> [ASSIGNED TASK]:
Could you lay out every line of the listing below as a numbered list, skipping any blank lines?

[Opening SOURCE RECORDS section]

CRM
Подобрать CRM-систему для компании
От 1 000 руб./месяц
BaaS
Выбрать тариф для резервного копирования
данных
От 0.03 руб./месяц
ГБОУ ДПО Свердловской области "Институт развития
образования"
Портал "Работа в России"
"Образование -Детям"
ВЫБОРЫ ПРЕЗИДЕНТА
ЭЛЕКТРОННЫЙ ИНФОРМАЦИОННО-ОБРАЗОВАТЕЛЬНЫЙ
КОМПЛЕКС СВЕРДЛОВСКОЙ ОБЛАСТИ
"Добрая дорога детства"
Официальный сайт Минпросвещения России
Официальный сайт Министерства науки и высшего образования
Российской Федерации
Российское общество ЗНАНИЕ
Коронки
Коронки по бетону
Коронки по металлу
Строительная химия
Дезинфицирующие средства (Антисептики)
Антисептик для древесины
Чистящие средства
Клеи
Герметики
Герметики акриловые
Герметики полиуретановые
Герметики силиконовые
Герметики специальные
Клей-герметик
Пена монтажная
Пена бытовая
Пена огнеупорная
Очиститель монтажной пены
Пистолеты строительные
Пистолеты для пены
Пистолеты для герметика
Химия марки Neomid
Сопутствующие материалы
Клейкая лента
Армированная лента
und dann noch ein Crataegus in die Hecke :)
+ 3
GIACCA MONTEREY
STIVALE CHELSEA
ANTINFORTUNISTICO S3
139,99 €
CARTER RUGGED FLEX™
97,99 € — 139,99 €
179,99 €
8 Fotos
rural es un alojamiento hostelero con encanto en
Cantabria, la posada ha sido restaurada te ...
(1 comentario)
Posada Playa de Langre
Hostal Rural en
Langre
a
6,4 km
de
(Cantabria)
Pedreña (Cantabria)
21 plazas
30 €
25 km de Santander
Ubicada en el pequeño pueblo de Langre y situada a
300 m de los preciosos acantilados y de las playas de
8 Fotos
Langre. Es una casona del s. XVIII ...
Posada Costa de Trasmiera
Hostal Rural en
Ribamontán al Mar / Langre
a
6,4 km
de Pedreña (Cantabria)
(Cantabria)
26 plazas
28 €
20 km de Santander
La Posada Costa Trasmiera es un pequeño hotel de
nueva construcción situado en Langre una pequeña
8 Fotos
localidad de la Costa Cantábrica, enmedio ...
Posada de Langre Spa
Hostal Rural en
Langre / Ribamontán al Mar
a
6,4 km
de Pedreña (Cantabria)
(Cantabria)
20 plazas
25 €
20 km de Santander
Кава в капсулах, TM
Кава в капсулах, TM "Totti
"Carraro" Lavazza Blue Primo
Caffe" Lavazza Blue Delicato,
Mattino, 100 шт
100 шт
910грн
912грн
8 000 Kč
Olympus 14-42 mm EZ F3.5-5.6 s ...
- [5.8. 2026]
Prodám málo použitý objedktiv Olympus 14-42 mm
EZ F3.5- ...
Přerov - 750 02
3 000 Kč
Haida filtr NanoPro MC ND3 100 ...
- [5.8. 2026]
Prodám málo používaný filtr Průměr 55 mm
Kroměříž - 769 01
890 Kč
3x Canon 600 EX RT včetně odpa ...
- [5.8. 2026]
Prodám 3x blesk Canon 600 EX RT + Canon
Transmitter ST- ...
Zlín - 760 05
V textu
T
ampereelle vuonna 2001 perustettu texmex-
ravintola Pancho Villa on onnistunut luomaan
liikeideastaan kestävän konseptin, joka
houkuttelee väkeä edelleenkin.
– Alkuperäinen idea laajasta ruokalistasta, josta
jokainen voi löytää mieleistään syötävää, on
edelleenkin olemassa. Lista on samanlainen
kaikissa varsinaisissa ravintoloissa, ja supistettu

[Closing SOURCE RECORDS section]

> [SOLUTION FOR THIS TASK]:
1. CRM
2. Подобрать CRM-систему для компании
3. От 1 000 руб./месяц
4. BaaS
5. Выбрать тариф для резервного копирования
6. данных
7. От 0.03 руб./месяц
8. ГБОУ ДПО Свердловской области "Институт развития
9. образования"
10. Портал "Работа в России"
11. "Образование -Детям"
12. ВЫБОРЫ ПРЕЗИДЕНТА
13. ЭЛЕКТРОННЫЙ ИНФОРМАЦИОННО-ОБРАЗОВАТЕЛЬНЫЙ
14. КОМПЛЕКС СВЕРДЛОВСКОЙ ОБЛАСТИ
15. "Добрая дорога детства"
16. Официальный сайт Минпросвещения России
17. Официальный сайт Министерства науки и высшего образования
18. Российской Федерации
19. Российское общество ЗНАНИЕ
20. Коронки
21. Коронки по бетону
22. Коронки по металлу
23. Строительная химия
24. Дезинфицирующие средства (Антисептики)
25. Антисептик для древесины
26. Чистящие средства
27. Клеи
28. Герметики
29. Герметики акриловые
30. Герметики полиуретановые
31. Герметики силиконовые
32. Герметики специальные
33. Клей-герметик
34. Пена монтажная
35. Пена бытовая
36. Пена огнеупорная
37. Очиститель монтажной пены
38. Пистолеты строительные
39. Пистолеты для пены
40. Пистолеты для герметика
41. Химия марки Neomid
42. Сопутствующие материалы
43. Клейкая лента
44. Армированная лента
45. und dann noch ein Crataegus in die Hecke :)
46. + 3
47. GIACCA MONTEREY
48. STIVALE CHELSEA
49. ANTINFORTUNISTICO S3
50. 139,99 €
51. CARTER RUGGED FLEX™
52. 97,99 € — 139,99 €
53. 179,99 €
54. 8 Fotos
55. rural es un alojamiento hostelero con encanto en
56. Cantabria, la posada ha sido restaurada te ...
57. (1 comentario)
58. Posada Playa de Langre
59. Hostal Rural en
60. Langre
61. a
62. 6,4 km
63. de
64. (Cantabria)
65. Pedreña (Cantabria)
66. 21 plazas
67. 30 €
68. 25 km de Santander
69. Ubicada en el pequeño pueblo de Langre y situada a
70. 300 m de los preciosos acantilados y de las playas de
71. 8 Fotos
72. Langre. Es una casona del s. XVIII ...
73. Posada Costa de Trasmiera
74. Hostal Rural en
75. Ribamontán al Mar / Langre
76. a
77. 6,4 km
78. de Pedreña (Cantabria)
79. (Cantabria)
80. 26 plazas
81. 28 €
82. 20 km de Santander
83. La Posada Costa Trasmiera es un pequeño hotel de
84. nueva construcción situado en Langre una pequeña
85. 8 Fotos
86. localidad de la Costa Cantábrica, enmedio ...
87. Posada de Langre Spa
88. Hostal Rural en
89. Langre / Ribamontán al Mar
90. a
91. 6,4 km
92. de Pedreña (Cantabria)
93. (Cantabria)
94. 20 plazas
95. 25 €
96. 20 km de Santander
97. Кава в капсулах, TM
98. Кава в капсулах, TM "Totti
99. "Carraro" Lavazza Blue Primo
100. Caffe" Lavazza Blue Delicato,
101. Mattino, 100 шт
102. 100 шт
103. 910грн
104. 912грн
105. 8 000 Kč
106. Olympus 14-42 mm EZ F3.5-5.6 s ...
107. - [5.8. 2026]
108. Prodám málo použitý objedktiv Olympus 14-42 mm
109. EZ F3.5- ...
110. Přerov - 750 02
111. 3 000 Kč
112. Haida filtr NanoPro MC ND3 100 ...
113. - [5.8. 2026]
114. Prodám málo používaný filtr Průměr 55 mm
115. Kroměříž - 769 01
116. 890 Kč
117. 3x Canon 600 EX RT včetně odpa ...
118. - [5.8. 2026]
119. Prodám 3x blesk Canon 600 EX RT + Canon
120. Transmitter ST- ...
121. Zlín - 760 05
122. V textu
123. T
124. ampereelle vuonna 2001 perustettu texmex-
125. ravintola Pancho Villa on onnistunut luomaan
126. liikeideastaan kestävän konseptin, joka
127. houkuttelee väkeä edelleenkin.
128. – Alkuperäinen idea laajasta ruokalistasta, josta
129. jokainen voi löytää mieleistään syötävää, on
130. edelleenkin olemassa. Lista on samanlainen
131. kaikissa varsinaisissa ravintoloissa, ja supistettu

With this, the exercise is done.